Manovra dopo manovra ci sono due sole certezze: le misure adottate non bastano a risolvere il problema del debito pubblico né a portare il sistema economico italiano fuori dalla crisi.

Proposte e controproposte dimostrano lo stato confusionale del governo e la sua subalternità al sistema bancario e alla Confindustria. Maggioranza e opposizione in gara per accattivarsi i consensi dei poteri forti.

Ma se per la destra tale atteggiamento è comprensibile, in quanto in linea con la propria base elettorale, per il centro sinistra evidenzia, invece, un atteggiamento di casta.

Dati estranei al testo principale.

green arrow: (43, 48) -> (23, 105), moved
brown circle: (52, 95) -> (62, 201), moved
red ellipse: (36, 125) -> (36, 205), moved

Ma, se la politica naviga a vista, non sembrano più illuminate le parti datoriali e gli operatori finanziari. Per tutti (anche se qualcuno, come la Lega, fa melina per sopravvivere) un unico comune denominatore: l'inasprimento del sistema pensionistico come panacèa per sortire dalla burrasca. I membri delle commissioni lavoro di Camera e Senato, di ogni parte politica, si sono detti tutti favorevoli ad intervenire sulla previdenza. Le posizioni sono variegate.

Se il falco Cazzola (Pdl) propone la pensione a 65 anni per tutti e contributivo subito, il leghista Pini è favorevole a condizione che la riforma non sia inserita all'interno di altri provvedimenti di legge e che sconti per le donne almeno un anno a figlio.

In casa Pd, come sempre, convivono diverse scuole di pensiero. Se Marina Sereni si dice favorevole, a patto che ciò possa garantire pensioni decenti ai lavoratori più giovani, Tiziano Treu è per il contributivo e per l’innalzamento progressivo dell'età pensionabile fino ai 70 anni. Per Milana (Api) le pensioni d'anzianità vanno gradualmente abolite.

Mentre gli Stati Uniti adottano la ricetta Buffet (tassazione progressiva a prescindere dal tipo di reddito e patrimoniale) e rinvestono il gettito per abbattere il debito e produrre nuova occupazione, in Italia si continuano a sfornare provvedimenti che, deprimendo la domanda, impediscono sia un rilancio dell'economia che un maggior gettito per l'erario.

Confindustria, il maggior promotore del taglio delle pensioni e dell'innalzamento dell'età pensionabile, dimentica che un altro taglio ai redditi comporterà un'ulteriore contrazione dei consumi e quindi della produzione. In realtà, però, il suo obiettivo è quello di finanziarsi, il più a lungo possibile e a costo zero, col tfr dei lavoratori.

I sostenitori della solidarietà intergenerazionale meglio farebbero a mandare subito i genitori a casa, con pensioni decenti, per far posto ai figli.

E' l'unica soluzione che garantisce la sostenibilità del sistema pensionistico.